Görevler ve alıştırmalar:
A: Güneş Dansı törenini anlatan metne göre tören ağacının çatalları neyi sembolize eder?
B: Güneş Dansı törenini anlatan metni son cümlesinden itibaren sürdürün.

Belge bölümü:
┌────────

Bu töreni yapan kızılderili kabileleri şunlardır. Arapaho, Arikara, Asbinboine, Cheyenne, Crow, Gros, Ventre, Hidutsa, Sioux, Ova Cree’leri, Ova Ojibway’leri, Sarasi, Omaha, Ponca, Ute, Shoshone, Kiowa, ve Blackfoot kabileleri.

Ama uygulanış biçimleri kabileden kabileye değişiklik göstermektedir. Törende buffalo avı önemli temalardandır. Çünkü buffalo avcılığı kızılderili kültürlerinde 18. ve 19. yüzyıl boyunca yaşamsal önemde olmuştur.

İlk iş olarak kabilenin bu işe yetkili kişisi gelir. Uygun ağacı seçer ve diğer kabile erkeklerine onu kesmelerini söyler. Ağaç uzun ve iki ucu çatallı bir ağaçtır.

Kesilen ağaç tören sırasında düşmanı temsil edecektir. Sioux’lar kesilen ağacı buffalo derisiyle sararlar. Bazen bir çadır da kurulur. Çadır dansçının tören sonunda yatıp gördüklerini anlatırken kullanması içindir.

Ağaç sırık yere sıkıca saplanır. Sabah güneş doğu ufuk çizgisinden yükselirken savaşçılar ağaç sırığa saldırırlar . Sembolik olarak silahlarla ve oklarla onu öldürürler.

Keserler ve Güneş Dansı yapılacak yere getirip sıkıca toprağa gömerler. Sırığı toprağa gömmeden önce üst çatal bölgesine yeni öldürülmüş buffaloya ait, kuyruğu üzerinde bulunan buffalo derisi konup , onun da üzerine üstündeki derinin bir bölümü sıyrılmış buffalo kafası sıkıca bağlanır.

Buffalo kafası güneşe doğru çevrilerek sırık yere iyice sabitlenir. Yerle gök arasındaki bağlantıyı sağlayan ağaçtan yapılan sırık dünyanın merkezini sembolize eder

Tören ağacı ana dansçı ve kabilenin adamlarıyla hazırlanır. Ağacın çatalları kartal yuvasını sembolize eder. Kartal ruhlara yakın oturan ve onlarla sürekli iletişim halinde bulunan , bizim yakarışlarımızı Büyük Ruh Wakan Tanka’ya götüren mesajcıdır.

└────────

Sağlanan veriler:
┌────────

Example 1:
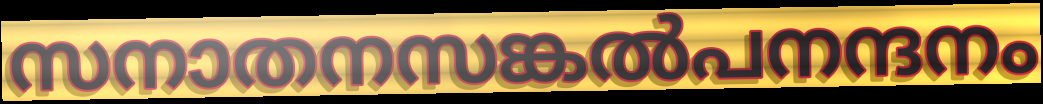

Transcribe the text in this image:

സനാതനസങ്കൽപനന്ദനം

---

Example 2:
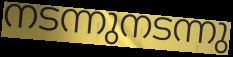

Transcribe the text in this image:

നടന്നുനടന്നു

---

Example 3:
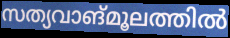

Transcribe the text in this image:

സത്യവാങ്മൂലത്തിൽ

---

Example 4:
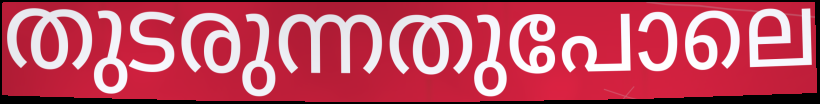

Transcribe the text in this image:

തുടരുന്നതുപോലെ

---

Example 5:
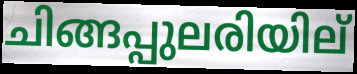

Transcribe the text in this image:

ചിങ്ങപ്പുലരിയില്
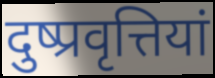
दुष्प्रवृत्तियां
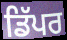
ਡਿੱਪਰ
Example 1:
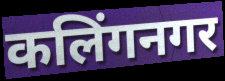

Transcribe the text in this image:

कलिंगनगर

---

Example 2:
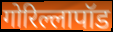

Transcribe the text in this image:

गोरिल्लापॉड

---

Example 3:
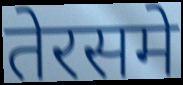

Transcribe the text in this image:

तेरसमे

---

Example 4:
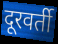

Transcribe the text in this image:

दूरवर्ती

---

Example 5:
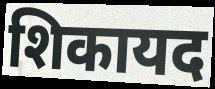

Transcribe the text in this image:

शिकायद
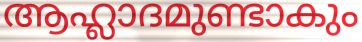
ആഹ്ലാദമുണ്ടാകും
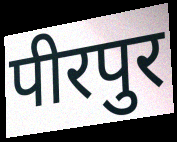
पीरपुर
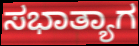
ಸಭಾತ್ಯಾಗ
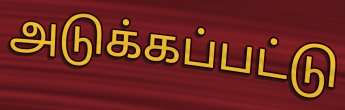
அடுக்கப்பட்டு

└────────
┌────────

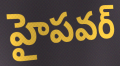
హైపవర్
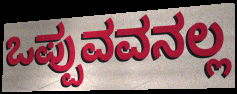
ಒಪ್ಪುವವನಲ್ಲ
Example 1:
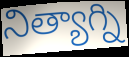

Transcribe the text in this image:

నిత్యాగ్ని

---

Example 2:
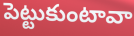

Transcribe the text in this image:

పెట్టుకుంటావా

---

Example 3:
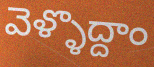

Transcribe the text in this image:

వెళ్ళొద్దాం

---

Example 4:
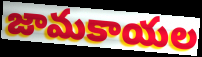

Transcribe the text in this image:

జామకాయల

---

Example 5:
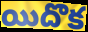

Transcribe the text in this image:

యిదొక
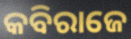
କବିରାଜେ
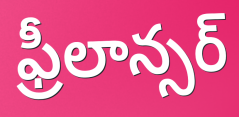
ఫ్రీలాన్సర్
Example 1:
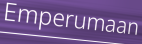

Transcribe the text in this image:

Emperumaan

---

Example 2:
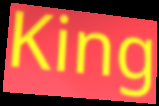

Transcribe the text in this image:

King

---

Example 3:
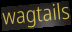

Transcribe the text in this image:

└────────

Görevlere göre sonuçlar:
A: Kartal yuvasını sembolize eder.

B:
Kartal mesajcı olmasının yanısıra insana özgü özelliklere de semboldür. Cesur, hızlı ve çok güçlüdür. Bunlar bütün savaşçılarda bulunması gereken özelliklerdir. Çok uzakları görebilir ve herşeyi bilebilir. ”Bir kartal dünyanın bütün bilgeliğine sahiptir”

Kartal tüm tören boyunca insanların ruhlarla iletişim kurmasını kolaylaştırır, tören boyunca bir Crow kızılderilisine yetenekleriyle eşlik edebilir, onun geleceği görmesini sağlayabilir.

Kartal tüyü hastalıkları iyileştirebilir. Büyücü Şaman tören sırasında elindeki kartal tüyünü kullanarak güneşin enerjisini hastaya aktarır ve onu iyileştirebilir.

Buffalo Güneş Dansının temelini ouşturur. Güneş Dansının buffaloyla ilişkilendirildiğini açıklayabilecek değişik hikayeler vardır. Shoshone yerlileri buffaloya dokunan kişinin mutlu olacağına, hayatında herşeyin yolunda gideceğine inanırlar. Törende buffalo yemek, buffalo şarkıları söyleyip buffalo dansı yapmak çok yaygındır.

Tören ova kızılderililerinin yaşamı için buffaloların nasıl bir zorunluluk olduğunun açık bir göstergesidir. Buffalo yaşamı sembolize eder çünkü buffalo kızılderilinin yaşaması için herşeydir.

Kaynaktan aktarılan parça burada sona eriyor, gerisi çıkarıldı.